**About this task**: For each line of the listing that contains "niet", make a copy and return it.

**Supplied data**:
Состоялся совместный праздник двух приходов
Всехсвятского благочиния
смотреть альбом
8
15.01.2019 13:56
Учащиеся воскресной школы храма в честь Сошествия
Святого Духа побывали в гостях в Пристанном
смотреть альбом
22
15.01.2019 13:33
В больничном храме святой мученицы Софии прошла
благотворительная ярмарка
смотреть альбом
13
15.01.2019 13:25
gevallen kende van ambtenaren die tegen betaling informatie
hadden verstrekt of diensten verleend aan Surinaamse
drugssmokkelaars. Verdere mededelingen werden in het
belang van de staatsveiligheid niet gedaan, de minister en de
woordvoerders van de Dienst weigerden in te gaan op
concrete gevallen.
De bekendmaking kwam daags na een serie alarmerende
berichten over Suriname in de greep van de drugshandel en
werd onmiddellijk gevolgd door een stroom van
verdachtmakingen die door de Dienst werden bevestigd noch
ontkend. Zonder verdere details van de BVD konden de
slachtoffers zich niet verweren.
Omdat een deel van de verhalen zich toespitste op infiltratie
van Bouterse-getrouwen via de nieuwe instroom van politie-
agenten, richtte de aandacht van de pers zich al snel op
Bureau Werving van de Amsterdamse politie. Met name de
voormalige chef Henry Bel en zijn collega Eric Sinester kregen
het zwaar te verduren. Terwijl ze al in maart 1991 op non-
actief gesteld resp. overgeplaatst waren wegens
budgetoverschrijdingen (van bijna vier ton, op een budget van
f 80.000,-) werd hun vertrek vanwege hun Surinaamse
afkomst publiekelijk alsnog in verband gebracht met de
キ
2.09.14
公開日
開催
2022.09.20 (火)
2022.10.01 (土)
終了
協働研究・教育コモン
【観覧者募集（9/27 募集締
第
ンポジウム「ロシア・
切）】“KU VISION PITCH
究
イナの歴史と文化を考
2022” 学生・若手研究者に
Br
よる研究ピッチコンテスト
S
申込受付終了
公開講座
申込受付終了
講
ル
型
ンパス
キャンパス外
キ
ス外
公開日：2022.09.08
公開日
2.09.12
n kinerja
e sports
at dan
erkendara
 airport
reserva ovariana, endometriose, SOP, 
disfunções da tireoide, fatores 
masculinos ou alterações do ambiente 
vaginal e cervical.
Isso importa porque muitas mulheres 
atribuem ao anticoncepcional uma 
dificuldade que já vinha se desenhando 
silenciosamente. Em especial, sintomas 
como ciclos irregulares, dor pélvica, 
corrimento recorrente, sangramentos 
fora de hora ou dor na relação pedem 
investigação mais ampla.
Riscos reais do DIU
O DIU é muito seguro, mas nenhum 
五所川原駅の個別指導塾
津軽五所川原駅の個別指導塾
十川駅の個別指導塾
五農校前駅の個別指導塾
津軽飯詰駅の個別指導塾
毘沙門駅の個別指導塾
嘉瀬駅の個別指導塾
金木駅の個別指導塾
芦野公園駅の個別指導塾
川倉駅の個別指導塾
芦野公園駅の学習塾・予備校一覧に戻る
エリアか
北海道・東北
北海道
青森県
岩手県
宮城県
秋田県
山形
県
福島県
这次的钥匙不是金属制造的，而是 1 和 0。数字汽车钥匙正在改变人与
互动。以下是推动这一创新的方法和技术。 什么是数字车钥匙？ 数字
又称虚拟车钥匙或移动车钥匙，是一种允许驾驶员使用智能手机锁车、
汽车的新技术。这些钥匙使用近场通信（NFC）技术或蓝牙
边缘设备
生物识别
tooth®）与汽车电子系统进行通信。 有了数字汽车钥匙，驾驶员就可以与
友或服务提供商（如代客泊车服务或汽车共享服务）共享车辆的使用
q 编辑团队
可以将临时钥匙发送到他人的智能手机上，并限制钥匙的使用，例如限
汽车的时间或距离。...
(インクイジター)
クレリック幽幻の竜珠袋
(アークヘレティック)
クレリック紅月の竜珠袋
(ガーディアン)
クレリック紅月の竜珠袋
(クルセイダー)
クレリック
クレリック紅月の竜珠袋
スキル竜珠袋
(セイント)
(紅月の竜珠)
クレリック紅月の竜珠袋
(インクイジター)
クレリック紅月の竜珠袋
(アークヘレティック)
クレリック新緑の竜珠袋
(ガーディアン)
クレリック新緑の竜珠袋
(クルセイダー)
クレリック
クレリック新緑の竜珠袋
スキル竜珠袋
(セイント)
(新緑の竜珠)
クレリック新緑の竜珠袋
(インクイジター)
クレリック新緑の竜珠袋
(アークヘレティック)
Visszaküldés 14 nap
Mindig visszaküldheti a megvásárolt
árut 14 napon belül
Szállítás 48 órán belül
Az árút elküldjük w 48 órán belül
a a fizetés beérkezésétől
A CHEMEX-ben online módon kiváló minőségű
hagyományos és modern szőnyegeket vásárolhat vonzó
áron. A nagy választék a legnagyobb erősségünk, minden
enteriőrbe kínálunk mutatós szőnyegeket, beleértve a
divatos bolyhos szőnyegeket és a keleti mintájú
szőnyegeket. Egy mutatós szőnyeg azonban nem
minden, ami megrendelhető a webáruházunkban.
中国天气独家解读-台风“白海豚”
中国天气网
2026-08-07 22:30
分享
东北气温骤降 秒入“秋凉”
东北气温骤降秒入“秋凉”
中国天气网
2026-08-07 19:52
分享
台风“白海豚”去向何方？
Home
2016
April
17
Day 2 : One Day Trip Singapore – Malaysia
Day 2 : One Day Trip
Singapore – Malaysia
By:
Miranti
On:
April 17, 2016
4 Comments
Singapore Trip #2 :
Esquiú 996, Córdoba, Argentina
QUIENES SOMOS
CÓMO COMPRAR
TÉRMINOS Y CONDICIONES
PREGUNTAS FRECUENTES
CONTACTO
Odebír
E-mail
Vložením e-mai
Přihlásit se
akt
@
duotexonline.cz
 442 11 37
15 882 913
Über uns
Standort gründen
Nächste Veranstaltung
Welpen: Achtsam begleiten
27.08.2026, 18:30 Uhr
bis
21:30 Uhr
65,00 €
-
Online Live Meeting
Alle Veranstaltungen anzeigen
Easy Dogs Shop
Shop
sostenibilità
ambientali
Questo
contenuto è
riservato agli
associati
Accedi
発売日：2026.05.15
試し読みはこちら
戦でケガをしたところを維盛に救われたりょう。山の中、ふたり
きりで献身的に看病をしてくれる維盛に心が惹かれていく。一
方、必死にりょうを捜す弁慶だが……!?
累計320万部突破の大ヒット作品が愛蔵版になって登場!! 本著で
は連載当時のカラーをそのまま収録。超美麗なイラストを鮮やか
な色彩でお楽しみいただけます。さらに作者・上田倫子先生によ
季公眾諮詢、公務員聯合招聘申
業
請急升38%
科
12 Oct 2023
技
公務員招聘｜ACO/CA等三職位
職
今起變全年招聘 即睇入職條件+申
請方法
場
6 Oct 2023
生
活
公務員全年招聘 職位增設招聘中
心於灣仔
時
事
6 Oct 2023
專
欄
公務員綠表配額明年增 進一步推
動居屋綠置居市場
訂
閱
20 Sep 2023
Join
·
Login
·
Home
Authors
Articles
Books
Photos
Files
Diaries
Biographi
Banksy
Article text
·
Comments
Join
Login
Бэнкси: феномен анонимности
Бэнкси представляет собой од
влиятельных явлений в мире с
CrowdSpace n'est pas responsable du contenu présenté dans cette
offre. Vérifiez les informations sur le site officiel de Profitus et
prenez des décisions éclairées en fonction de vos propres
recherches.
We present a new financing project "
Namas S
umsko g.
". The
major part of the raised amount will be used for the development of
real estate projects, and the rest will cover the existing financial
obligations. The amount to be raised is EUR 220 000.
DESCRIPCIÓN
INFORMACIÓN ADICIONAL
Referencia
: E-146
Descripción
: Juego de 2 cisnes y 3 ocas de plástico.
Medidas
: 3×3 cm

**Answer area**:
belang van de staatsveiligheid niet gedaan, de minister en de
slachtoffers zich niet verweren.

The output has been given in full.